There’s little about a Snow Bunting that isn’t perfectly suited to life in the deep freeze. These winter wanderers are outfitted like little polar explorers, with a natural down parka of dense white feathers that cover even the birds’ ankles and base of the bill—and keeps their exposure to cold at a minimum.
The adaptations are more than skin deep. A Snow Bunting’s body temperature can dip 30 to 40 percent lower than other songbirds their size before hypothermia sets in. As weather conditions deteriorate, Snow Buntings can adjust their metabolism to quickly turn food into insulating body fat. And when the cold air arrives, they bury themselves in snowdrifts for warmth.
All these feats add up to a species that breeds farther north than any other songbird, returning to its Arctic nesting territories in March and singing its heart out when temperatures can still drop well below zero. Snow Buntings are so hardy, in fact, that the only time most people get to see them is during winter, when flocks magically appear and disappear over snow-blown northern fields, seemingly undeterred by what we call winter.
For bird watchers, the little bird with a toasted marshmallow pattern is a bright spot in a gray winter. In eastern Canada, Snow Buntings have even inspired a citizen-science project. Started in 2006, the Canadian Snow Bunting Network has been collecting data on their occurrence during winter across almost all of the Canadian provinces. Now scientist Oliver Love is using the network’s extensive data set, along with his own findings from tracking individual birds, to open up a window on where these mysterious birds live their lives, and where they go when the weather gets bad.

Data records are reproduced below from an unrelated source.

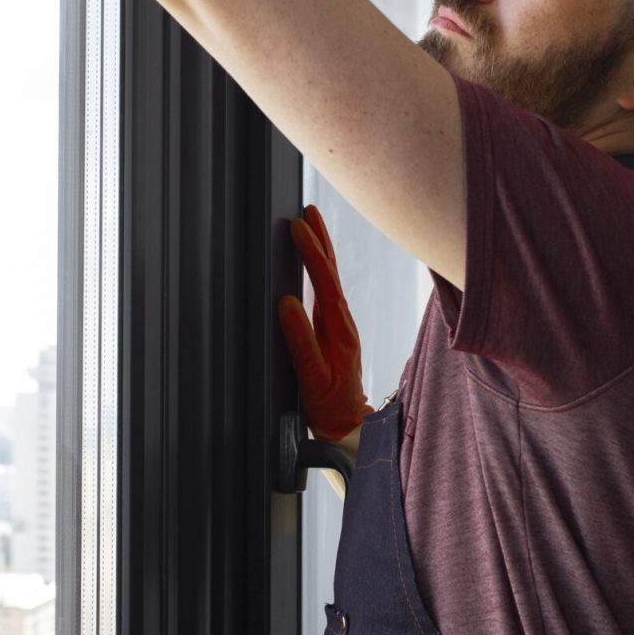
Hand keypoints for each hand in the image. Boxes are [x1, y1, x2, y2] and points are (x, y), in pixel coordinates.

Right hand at [277, 205, 374, 443]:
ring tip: (310, 223)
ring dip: (322, 249)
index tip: (298, 227)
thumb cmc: (329, 405)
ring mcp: (340, 324)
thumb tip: (286, 303)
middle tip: (307, 210)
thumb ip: (301, 341)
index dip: (312, 253)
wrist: (347, 424)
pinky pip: (327, 289)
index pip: (325, 282)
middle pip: (333, 272)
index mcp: (339, 329)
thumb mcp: (312, 376)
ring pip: (331, 278)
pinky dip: (320, 268)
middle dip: (321, 239)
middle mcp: (342, 322)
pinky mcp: (333, 329)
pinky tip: (314, 260)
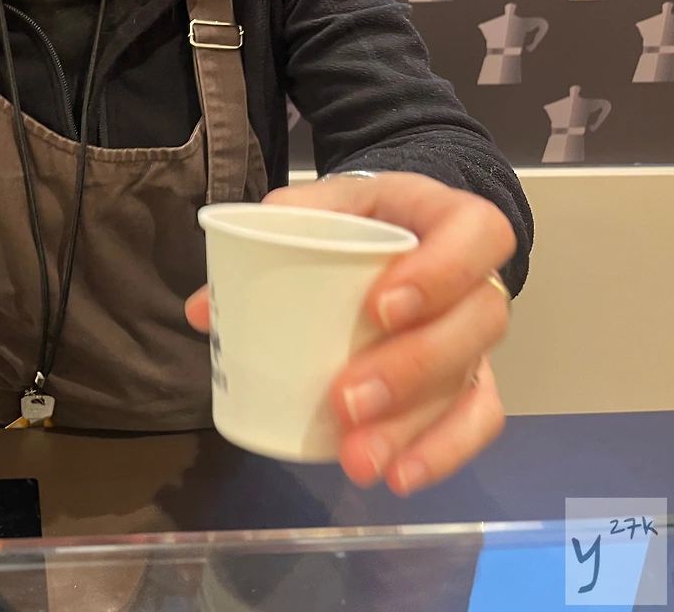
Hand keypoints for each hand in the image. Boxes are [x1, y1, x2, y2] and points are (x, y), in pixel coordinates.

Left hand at [186, 172, 515, 495]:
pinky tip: (396, 478)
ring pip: (470, 384)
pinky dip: (438, 454)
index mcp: (450, 220)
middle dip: (411, 368)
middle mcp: (479, 281)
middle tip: (346, 398)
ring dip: (413, 428)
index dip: (441, 273)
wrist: (391, 229)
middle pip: (476, 323)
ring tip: (358, 458)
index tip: (379, 307)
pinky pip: (473, 423)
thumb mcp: (319, 206)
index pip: (478, 236)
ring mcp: (476, 337)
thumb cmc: (354, 218)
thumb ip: (266, 240)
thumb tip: (203, 310)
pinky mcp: (470, 381)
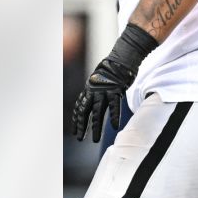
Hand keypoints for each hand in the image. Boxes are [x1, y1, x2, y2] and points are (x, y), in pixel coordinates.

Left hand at [73, 24, 155, 142]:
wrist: (122, 57)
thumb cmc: (115, 68)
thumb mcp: (102, 80)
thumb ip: (99, 89)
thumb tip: (98, 97)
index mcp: (89, 89)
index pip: (79, 106)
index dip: (77, 119)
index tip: (75, 130)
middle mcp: (94, 91)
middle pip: (85, 112)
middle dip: (81, 126)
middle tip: (80, 138)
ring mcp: (104, 91)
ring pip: (97, 113)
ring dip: (95, 127)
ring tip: (94, 140)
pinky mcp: (115, 91)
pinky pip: (114, 106)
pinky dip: (114, 117)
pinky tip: (114, 127)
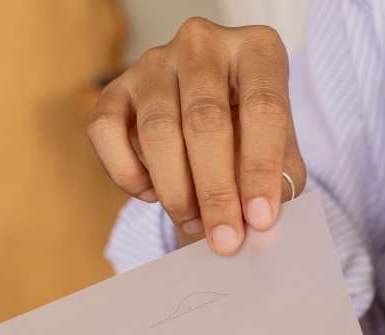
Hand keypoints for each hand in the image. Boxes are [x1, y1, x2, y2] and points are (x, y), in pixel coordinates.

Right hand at [88, 17, 305, 255]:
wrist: (205, 128)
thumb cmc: (246, 139)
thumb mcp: (278, 155)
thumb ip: (277, 182)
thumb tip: (258, 221)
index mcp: (257, 49)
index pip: (263, 107)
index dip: (261, 170)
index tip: (260, 220)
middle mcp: (203, 44)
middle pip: (205, 121)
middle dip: (215, 192)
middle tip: (224, 240)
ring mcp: (154, 62)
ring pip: (157, 132)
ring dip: (175, 192)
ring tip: (194, 222)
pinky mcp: (115, 89)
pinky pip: (106, 132)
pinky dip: (128, 174)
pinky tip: (152, 194)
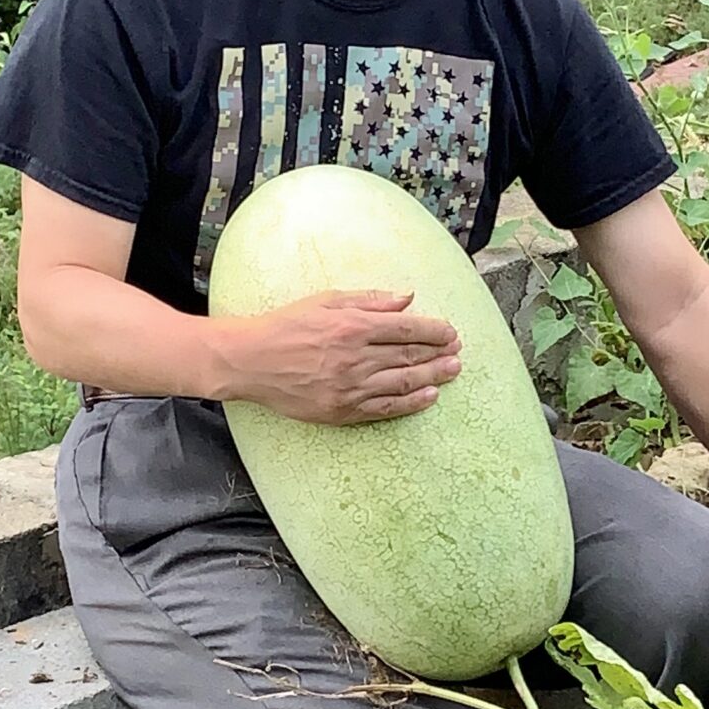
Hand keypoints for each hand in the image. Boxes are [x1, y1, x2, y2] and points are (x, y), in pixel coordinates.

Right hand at [217, 290, 460, 424]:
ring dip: (433, 377)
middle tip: (458, 353)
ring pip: (402, 382)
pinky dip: (411, 403)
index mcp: (353, 326)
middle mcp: (356, 357)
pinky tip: (428, 397)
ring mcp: (350, 386)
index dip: (433, 330)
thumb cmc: (286, 326)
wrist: (251, 362)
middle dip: (439, 353)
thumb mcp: (326, 301)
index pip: (406, 327)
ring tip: (452, 372)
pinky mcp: (342, 410)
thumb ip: (369, 300)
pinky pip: (385, 408)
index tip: (450, 332)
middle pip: (409, 356)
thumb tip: (407, 298)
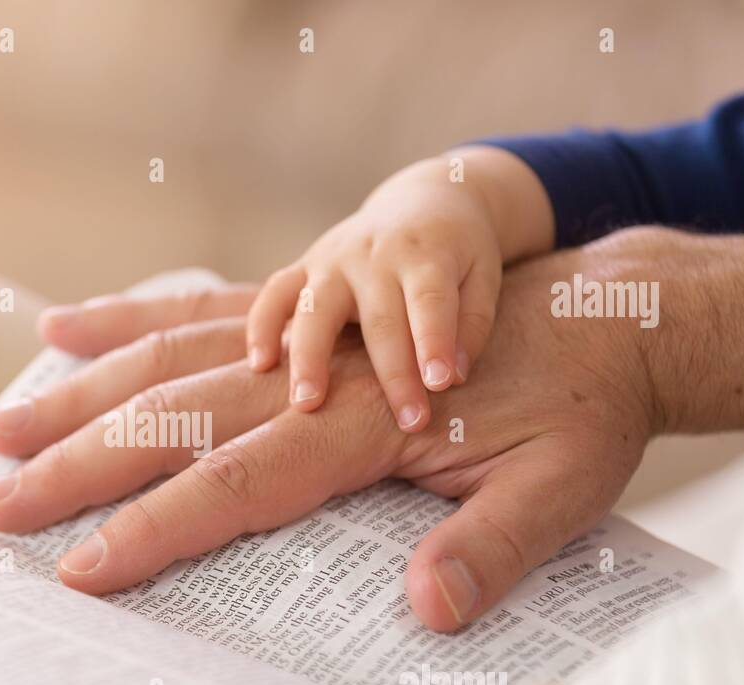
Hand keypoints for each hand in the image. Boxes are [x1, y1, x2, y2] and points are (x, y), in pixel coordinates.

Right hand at [0, 233, 665, 631]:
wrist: (609, 315)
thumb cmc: (583, 411)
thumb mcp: (567, 489)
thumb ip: (496, 547)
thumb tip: (428, 612)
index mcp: (365, 428)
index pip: (238, 484)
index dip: (154, 528)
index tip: (79, 568)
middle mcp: (315, 375)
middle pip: (171, 420)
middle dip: (77, 466)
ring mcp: (300, 336)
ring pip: (163, 361)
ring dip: (75, 395)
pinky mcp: (300, 316)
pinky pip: (195, 312)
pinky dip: (123, 319)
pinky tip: (60, 325)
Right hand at [246, 146, 552, 427]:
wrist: (423, 202)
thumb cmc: (458, 255)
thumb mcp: (482, 276)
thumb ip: (472, 325)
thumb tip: (451, 376)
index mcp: (427, 254)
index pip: (431, 301)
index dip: (434, 342)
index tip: (439, 385)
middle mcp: (375, 255)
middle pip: (380, 318)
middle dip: (393, 374)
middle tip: (408, 423)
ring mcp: (333, 260)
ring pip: (315, 308)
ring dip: (310, 357)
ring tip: (307, 405)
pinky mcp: (302, 267)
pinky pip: (273, 295)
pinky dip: (261, 327)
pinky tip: (260, 365)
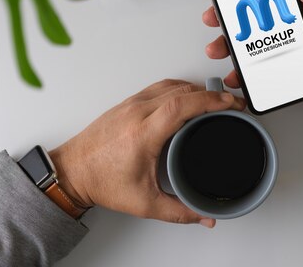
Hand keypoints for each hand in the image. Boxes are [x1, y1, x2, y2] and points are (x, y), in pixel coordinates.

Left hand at [48, 79, 245, 227]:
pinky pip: (158, 87)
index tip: (229, 104)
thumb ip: (180, 212)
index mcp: (142, 133)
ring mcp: (130, 104)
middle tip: (230, 105)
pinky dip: (179, 89)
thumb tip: (205, 216)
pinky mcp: (127, 103)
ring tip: (213, 101)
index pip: (181, 105)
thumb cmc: (101, 182)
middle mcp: (136, 113)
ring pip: (170, 85)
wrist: (72, 172)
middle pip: (181, 91)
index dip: (210, 101)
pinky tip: (187, 98)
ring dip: (195, 90)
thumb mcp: (144, 203)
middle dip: (210, 94)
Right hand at [203, 0, 302, 106]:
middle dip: (232, 3)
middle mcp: (295, 18)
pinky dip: (243, 68)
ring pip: (251, 33)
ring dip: (230, 37)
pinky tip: (236, 72)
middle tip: (217, 7)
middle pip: (257, 4)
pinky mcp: (282, 61)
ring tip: (220, 44)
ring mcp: (286, 40)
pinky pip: (257, 61)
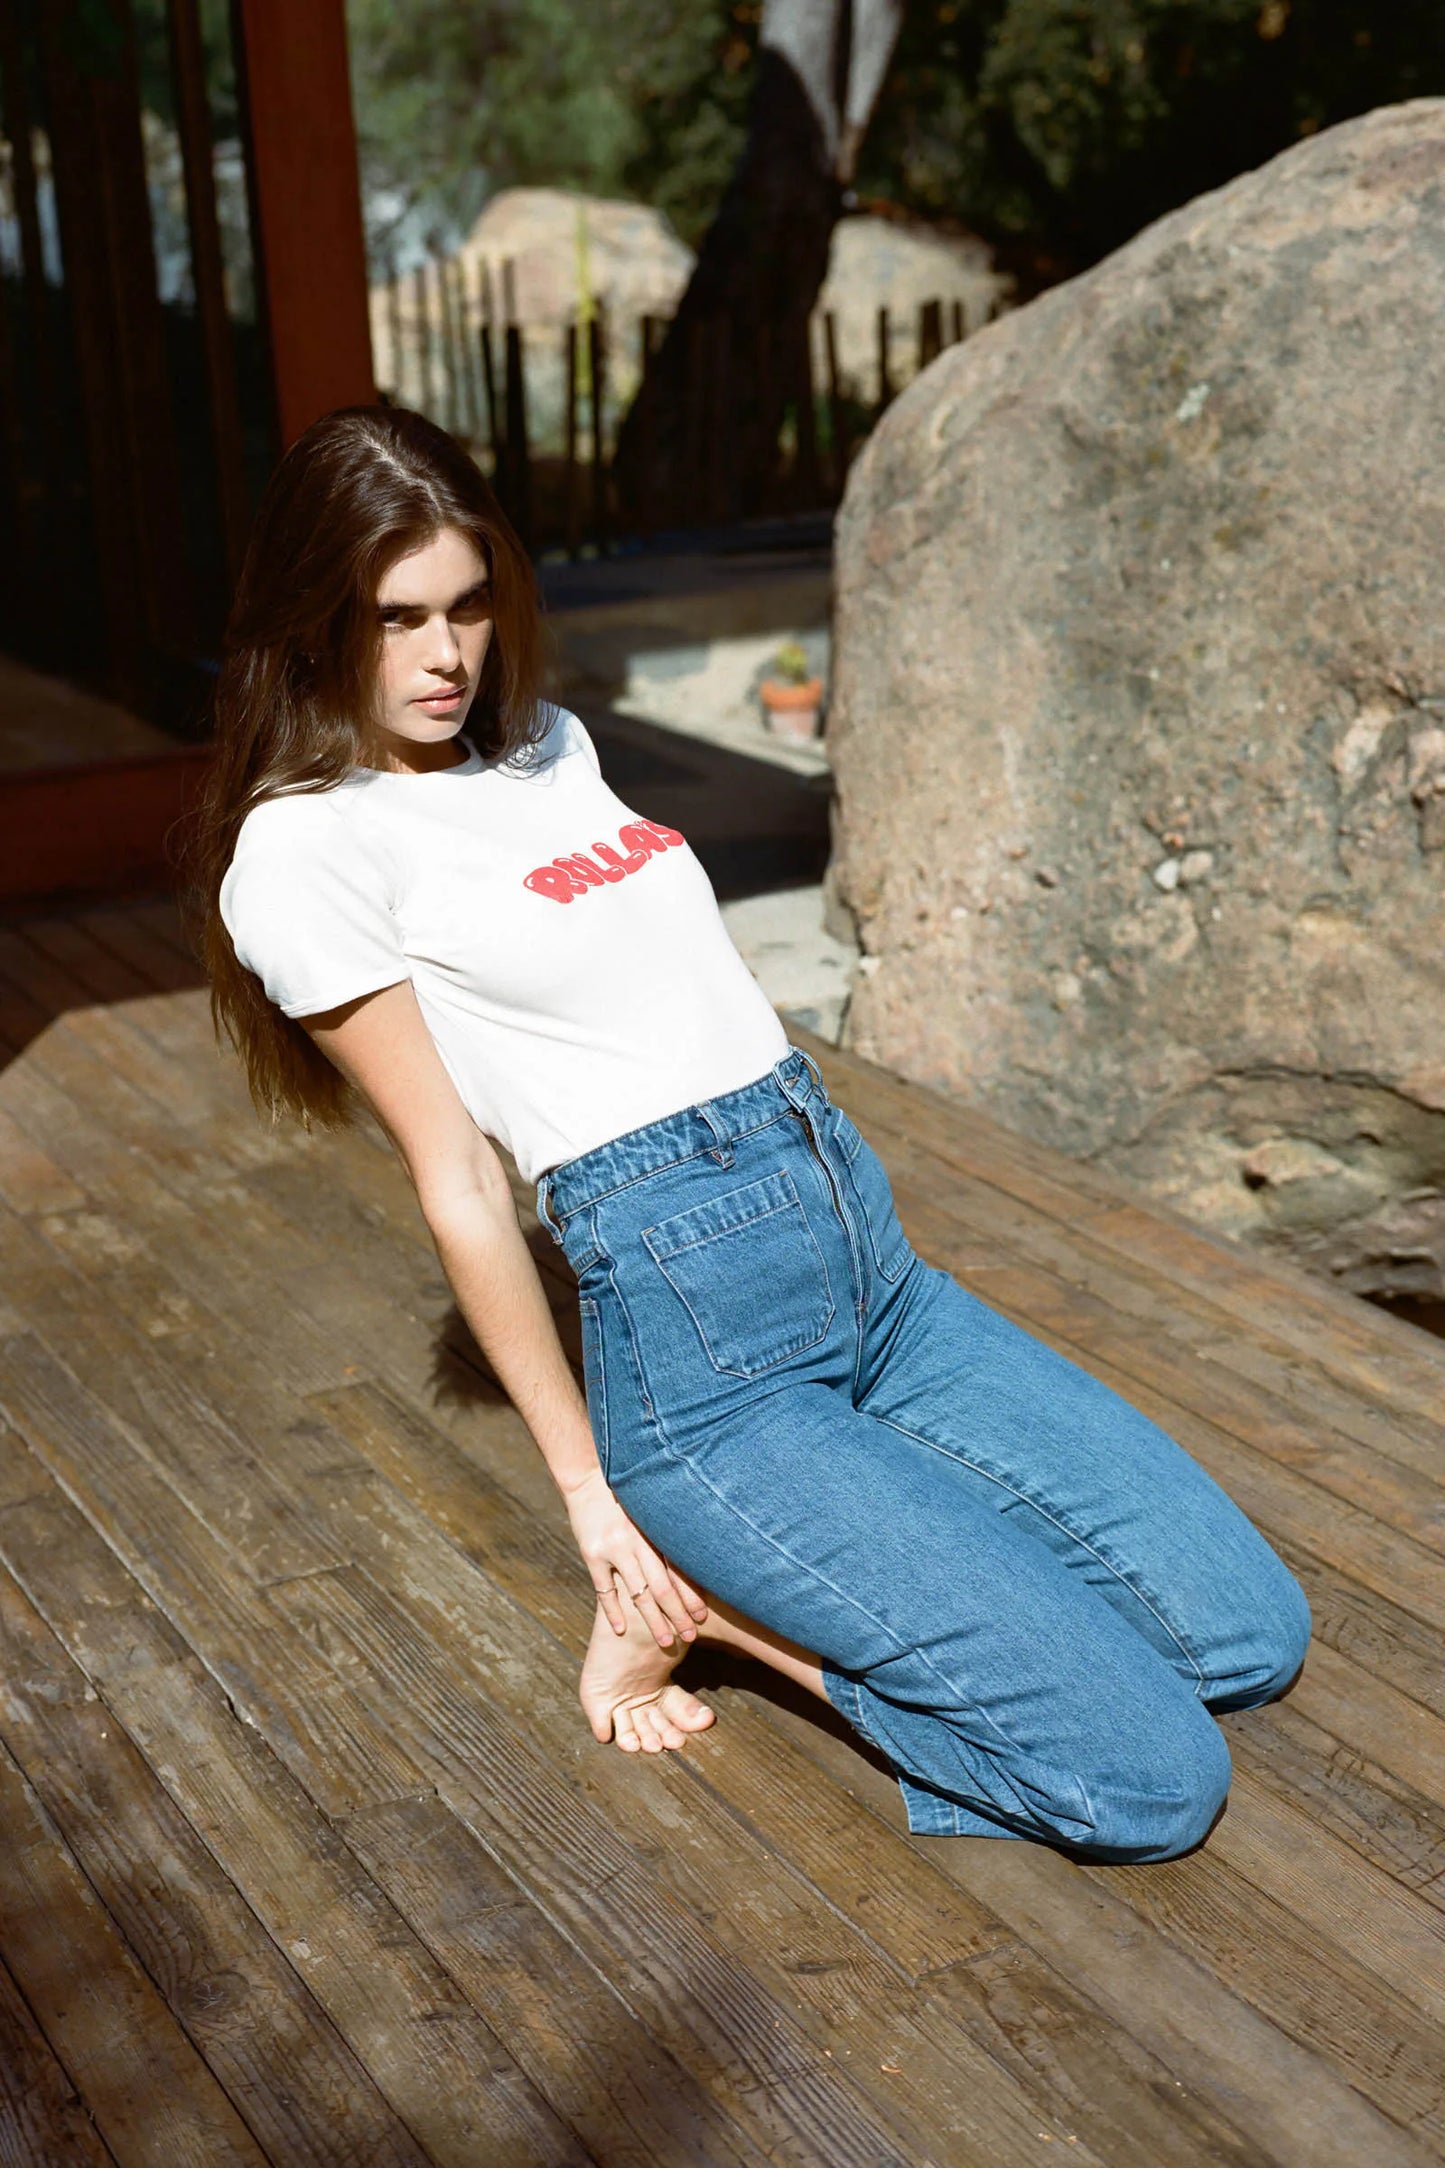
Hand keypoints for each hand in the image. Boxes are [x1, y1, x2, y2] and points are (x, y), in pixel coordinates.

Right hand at [562, 1465, 708, 1649]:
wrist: (588, 1479)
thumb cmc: (625, 1497)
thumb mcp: (650, 1511)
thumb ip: (665, 1534)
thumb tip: (694, 1557)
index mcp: (655, 1531)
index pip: (679, 1570)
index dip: (692, 1595)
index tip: (704, 1616)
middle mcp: (638, 1541)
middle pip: (663, 1587)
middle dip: (679, 1615)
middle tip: (691, 1637)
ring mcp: (614, 1548)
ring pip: (638, 1594)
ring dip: (654, 1621)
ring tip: (667, 1643)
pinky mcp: (592, 1554)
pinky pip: (604, 1589)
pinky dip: (613, 1611)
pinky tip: (621, 1630)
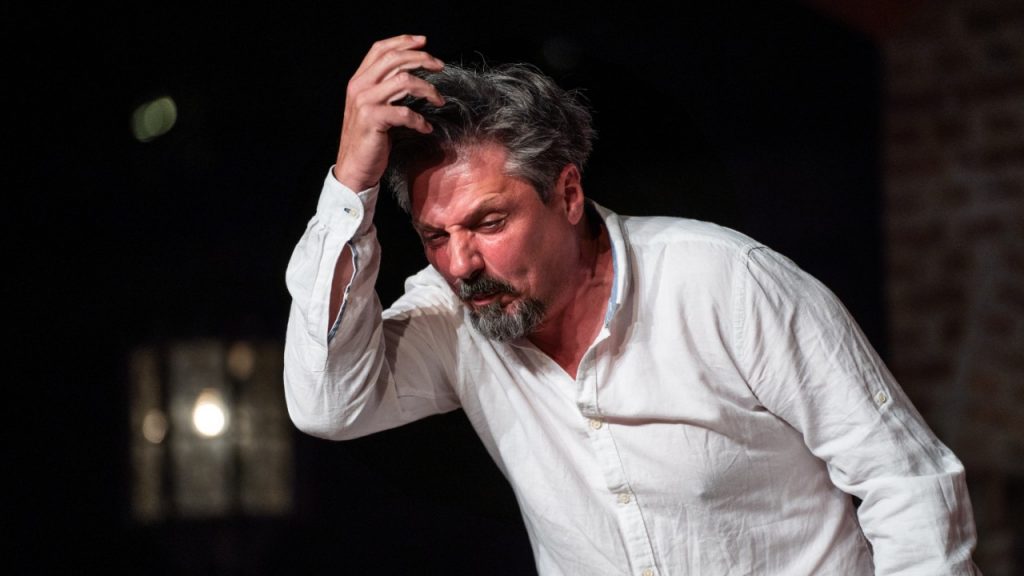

In 2007 Love, of the University of Windsor, Ontario, and research associate Rick Ludkin came across a report of Christmas Bird Count data that suggested Snow Bunting populations had declined an alarming 64 percent in the last 40 years. The decline was attributed largely to a warming climate. “I was convinced it couldn’t be as simple as climate change,” explains Love, “and I was curious as to how the 64 percent was derived.” He decided to investigate.
Sadly, it’s not uncommon for songbirds to suffer such severe declines. Nearly four dozen other species have declined by more than 50 percent since 1970, according to the bird conservation group Partners in Flight. But Love knew that Snow Buntings were a special case. For one thing, they move around a lot, and it’s hard to measure populations of a species that show up in great numbers one year and are nearly absent the next. Furthermore, if climate is altering where Snow Buntings spend the winter, warming temperatures are liable to push them north, away from places where birders are most likely to find them. In both scenarios, the birds might not be declining, they just might not be getting counted.
To take a second look at the situation, Love turned to the Canadian Snow Bunting Network.
David Lamble, a member of the Canadian Snow Bunting Network, retrieves a Snow Bunting from a live trap in Ontario. The bunting will be banded, released, and added to the network’s eight years of citizen-science data. Photo by Emily McKinnon.
For decades, bird banders have trapped Snow Buntings in live traps made of wire mesh and baited with cracked corn. The birds typically walk right in and get caught, making them an easy species to work with. Until 2009, the Canadian Snow Bunting Network was an informal operation, sort of a ragtag community of bird banders primarily in Ontario, with each bander more or less keeping their own records. Some were scientists who kept meticulous notes about the birds’ ages, sexes, and body conditions, while others were in it for the fun of operating an outdoor wildlife project for schoolchildren. All were people who just loved these hardy little birds and wanted to work with them.
Love formalized the process by connecting this disparate network of enthusiasts and recruiting experienced banders into the project. Soon there was a formal protocol for banders to follow and an annual newsletter, The Snow Bunting Report, that summarized each year’s progress, distributed tips for identifying a bird’s age or sex, and shared new research that the network was helping to inform. Each of the dozen or so banding groups in the network was recording detailed measurements, along with age and sex information. Some were even pulling feathers for isotope analysis, a lab technique that can reveal where individual birds have come from. It wasn’t long before patterns began to emerge.
One of the first things Love and his research partners noticed was a correlation between local conditions and gender: the colder a given location, the more likely the flocks would be made up of males.